On Thu, 2011-03-03 at 23:42 -0800, Peter Alexis wrote:
> >I mentioned "unless there are new magical docs", because I think 99%
> > of the problems with pyramid right now are the docs.  They're hard to
> > sift through (rather dense) and easy to miss things in.  Meanwhile,
> > docs for projects like Django and Rails are really light and breezy...
> > and link to the more-in-depth specialized docs and api docs.
> 
> I feel more or less same, 'coz I was finding much difficulty in
> understanding the framwork from the document. Escpecially, the
> registration, configuration, the Z* things etc...
> The framework is so powerful, but lack of clean medium to get into it
> causing people to take U turn. It would be much better if we can re-
> arrange/modify the documents in a way to take out Z* things,

Can you explain which "Z" things we'd take out?  What Z things are you
tripping over?

>  traversal
> and all complex topics to 'Advance' section seperately. So that,
> people interested in squeezing full power/flexibility can go through
> those section while beginners or who come from other framework or
> technologies can feel better easly and start working on.
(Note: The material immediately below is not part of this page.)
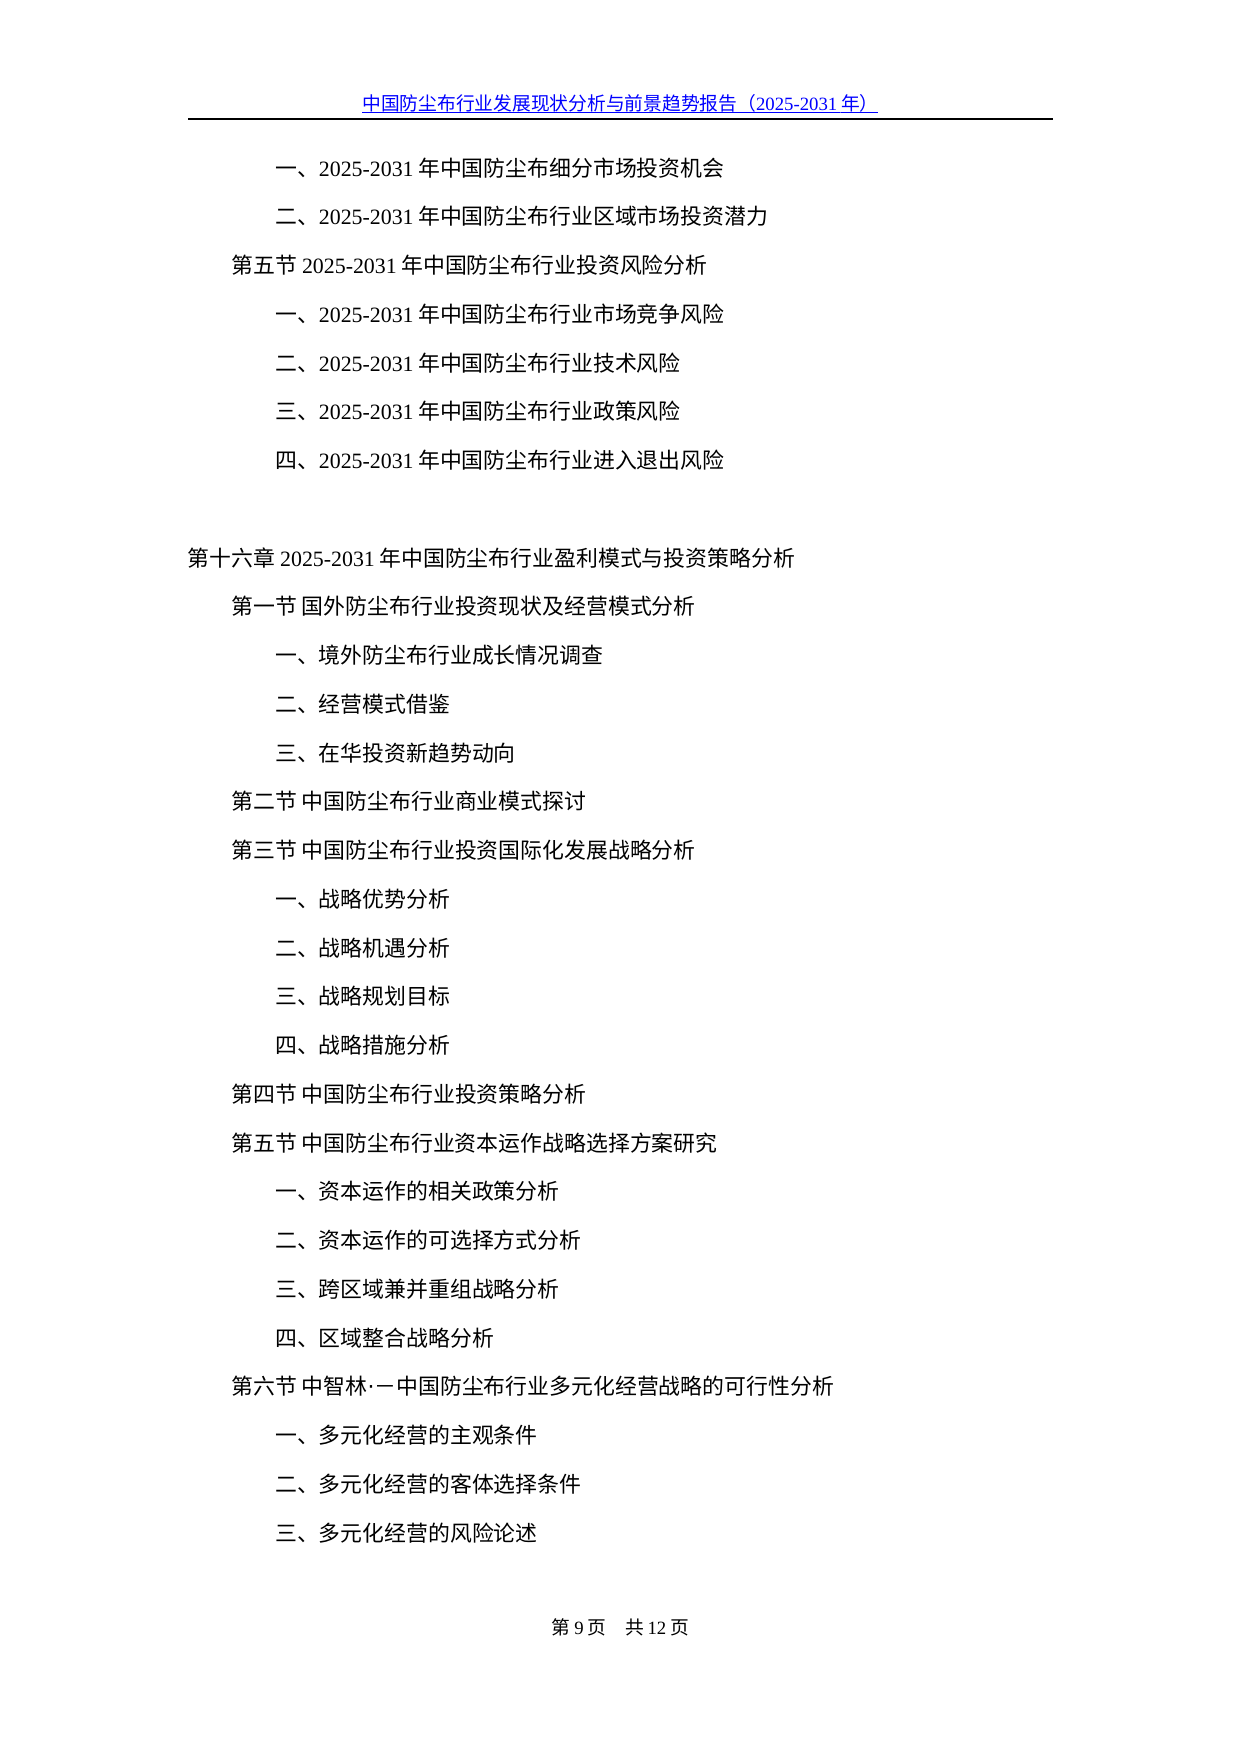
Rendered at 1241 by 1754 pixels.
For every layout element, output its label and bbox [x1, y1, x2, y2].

text [187, 150, 1053, 1548]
I'm pretty
> sure, people would consider/refer advance section once they feel
> comfortable.

So we should reorganize by moving chapters of the documentation around?

> But Its almost certain that, without un-cluttered, well organized
> document, its difficult to attract and get more contribution towards
> Pyramid.

No doubt we can do better.

- C


> 
> my 2 cents.
> 
> On Mar 4, 1:34 pm, Jonathan Vanasco <jonat...@findmeon.com> wrote:
> > I think the criticisms in the post -- and their defense here -- are
> > really important.  I've had the same struggles.
> >
> > While many are not technically valid , they appear to be so because of
> > the documentation and positioning of pyramid.
> >
> > Pyramid is really powerful framework, but its also quite low-level.
> > Most frameworks are high-level.  While this can be very powerful, it
> > can also be frustrating.
> >
> > As an example, look at the concept of Auth -- the pyramid auth system
> > is ( unless there are new magical docs out there ) very much
> > positioned at doing some fine-grained authentication ( users, groups,
> > actions) based on each 'view'.  Most other frameworks use advanced
> > plugins for this sort of functionality... and have much simpler
> > plugins to handle authentication for each handler / controller / etc
> > as a package.  ie: for the majority of web applications, the state of
> > being "logged in" is the only requirement for access to every method
> > of a class/package, and having to (re)declare auth policies per method
> > becomes daunting.
> >
> > I mentioned "unless there are new magical docs", because I think 99%
> > of the problems with pyramid right now are the docs.  They're hard to
> > sift through (rather dense) and easy to miss things in.  Meanwhile,
> > docs for projects like Django and Rails are really light and breezy...
> > and link to the more-in-depth specialized docs and api docs.